-- Passage --
________
I have zero clue as to what went down and who is to blame, but the role of executive director has cycled through a handful of people since the infamous shake-up of Kobach and Morgan. Amanda Adkins now chairs the party (ahem. Brownback's handmaiden.) And Clay Barker currently serves as executive director.

He replaced Cici Rojas -- who had the role for about 10 seconds. And she replaced Ashley McMillan. (Or maybe that's vice versa. I can't remember.)

Either way, it says something about the organization when its employees are running like rats from a sinking ship as was the case between the directorship of Morgan and Barker.

Barker has served in the role for a few years now, I think, so one can assume the ship is at least halfway stable at the moment. However, Morgan and Kobach detest each other with a passion that burns like a Death Valley fireworks display. I'd like to know more about that pair's falling out, but I'm pretty sure that's not information I'll ever be privy to.

I'd also love to know what exactly happened with Rojas and with McMillan. I'm not in deep enough to know, sadly. That said, I think the state party would do well to divulge everything it knows and everything has done in the aftermath.

As sure as I type, the KS GOP is trying to fundraise, and from what I hear from long-time donors, many are withdrawing support from the state party and giving instead to individual candidates. This has always made more sense than donating to the parties anyway, but the state party can't survive on wine and cheese alone.

Tuesday, July 3, 2012

Frank Denning is NOT a Sacred Cow

I'm not knocking Johnson County's Sheriff. Truly, I'm not. Frank Denning is a nice guy and under his tutelage, Johnson County has continued to be a safe place to live and work.

But let's not for a moment pretend that's all the Sheriff's doing. This is, after all, Johnson County. We're prosperous. We're in Kansas, and criminals are in short supply.

And now, I'm running from my point, which is this: Sheriff Denning has an opponent. This is a good thing for democracy, for the Republican Party, and for voters.

But whenever the other candidate's name is mentioned -- you can practically see Republicans mentally screaming from the room. BTW, I believe the Sheriff's opponent is named Ken Smith. I've never met him, but I've read his website. He seems like a good conservative guy.

However, from what I've seen and heard, this poor candidate is persona non grata in Republican circles, because Frank Denning is the brother of Jim Denning, a Johnson County Republican Party mover and shaker.

Jim, who is a sitting state representative, is running against Tim Owens, perhaps the most reviled RINO in Johnson County, for a seat in the state Senate. Party insiders and even many average Kansas voters know how critical it is that conservatives win the state Senate, so virtually every Republican activist in the county is sinking funding and volunteering time to ensure that Jim Denning is successful in the Republican primary this August. If I wasn't knee deep in other things this summer, I'd be walking door-to-door for Jim or one of the other handful of Johnson County (quasi) conservatives attempting to oust Senate RINOs. It's that important.
________
-- Study material --
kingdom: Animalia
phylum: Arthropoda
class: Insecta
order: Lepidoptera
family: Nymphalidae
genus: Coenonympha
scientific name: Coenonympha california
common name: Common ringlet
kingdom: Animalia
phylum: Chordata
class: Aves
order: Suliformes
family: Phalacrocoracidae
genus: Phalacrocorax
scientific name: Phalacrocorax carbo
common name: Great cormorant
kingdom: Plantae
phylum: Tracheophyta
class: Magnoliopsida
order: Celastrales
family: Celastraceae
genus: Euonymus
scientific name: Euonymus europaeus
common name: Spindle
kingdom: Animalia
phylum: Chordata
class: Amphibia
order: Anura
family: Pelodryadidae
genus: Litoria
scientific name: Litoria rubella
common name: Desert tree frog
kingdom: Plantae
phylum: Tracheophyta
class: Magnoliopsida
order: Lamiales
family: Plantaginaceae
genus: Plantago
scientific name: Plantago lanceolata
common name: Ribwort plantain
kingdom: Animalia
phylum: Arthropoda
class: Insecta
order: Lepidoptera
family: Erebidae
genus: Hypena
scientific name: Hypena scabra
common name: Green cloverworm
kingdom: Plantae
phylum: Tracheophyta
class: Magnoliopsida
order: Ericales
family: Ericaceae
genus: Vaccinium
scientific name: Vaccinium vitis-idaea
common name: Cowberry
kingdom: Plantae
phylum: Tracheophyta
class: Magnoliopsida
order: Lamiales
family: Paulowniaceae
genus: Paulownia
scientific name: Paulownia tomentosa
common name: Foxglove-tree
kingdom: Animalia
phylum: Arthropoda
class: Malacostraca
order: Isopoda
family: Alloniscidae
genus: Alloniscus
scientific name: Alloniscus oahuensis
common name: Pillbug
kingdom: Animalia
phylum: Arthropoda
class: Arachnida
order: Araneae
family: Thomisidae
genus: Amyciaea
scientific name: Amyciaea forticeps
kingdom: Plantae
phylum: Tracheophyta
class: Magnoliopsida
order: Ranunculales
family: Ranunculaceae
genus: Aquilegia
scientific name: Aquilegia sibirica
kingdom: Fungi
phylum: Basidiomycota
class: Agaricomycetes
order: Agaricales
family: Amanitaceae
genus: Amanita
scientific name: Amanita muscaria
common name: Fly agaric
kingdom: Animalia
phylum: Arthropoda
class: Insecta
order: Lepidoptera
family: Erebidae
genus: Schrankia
________
-- Task requirements --
Summarize the excerpt in three sentences. Work from the excerpt alone and set the data aside.

-- Finished task --
The Kansas Republican Party's executive director role has passed through several people since the shake-up of Kobach and Morgan, and many long-time donors are reportedly giving to individual candidates instead of the state party. Johnson County Sheriff Frank Denning has an opponent, believed to be named Ken Smith, who is treated as persona non grata in Republican circles because the sheriff's brother is Jim Denning, a county party mover and shaker. Jim Denning, a sitting state representative, is running against Tim Owens for a state Senate seat, and virtually every Republican activist in the county is putting money and volunteer time into his primary campaign.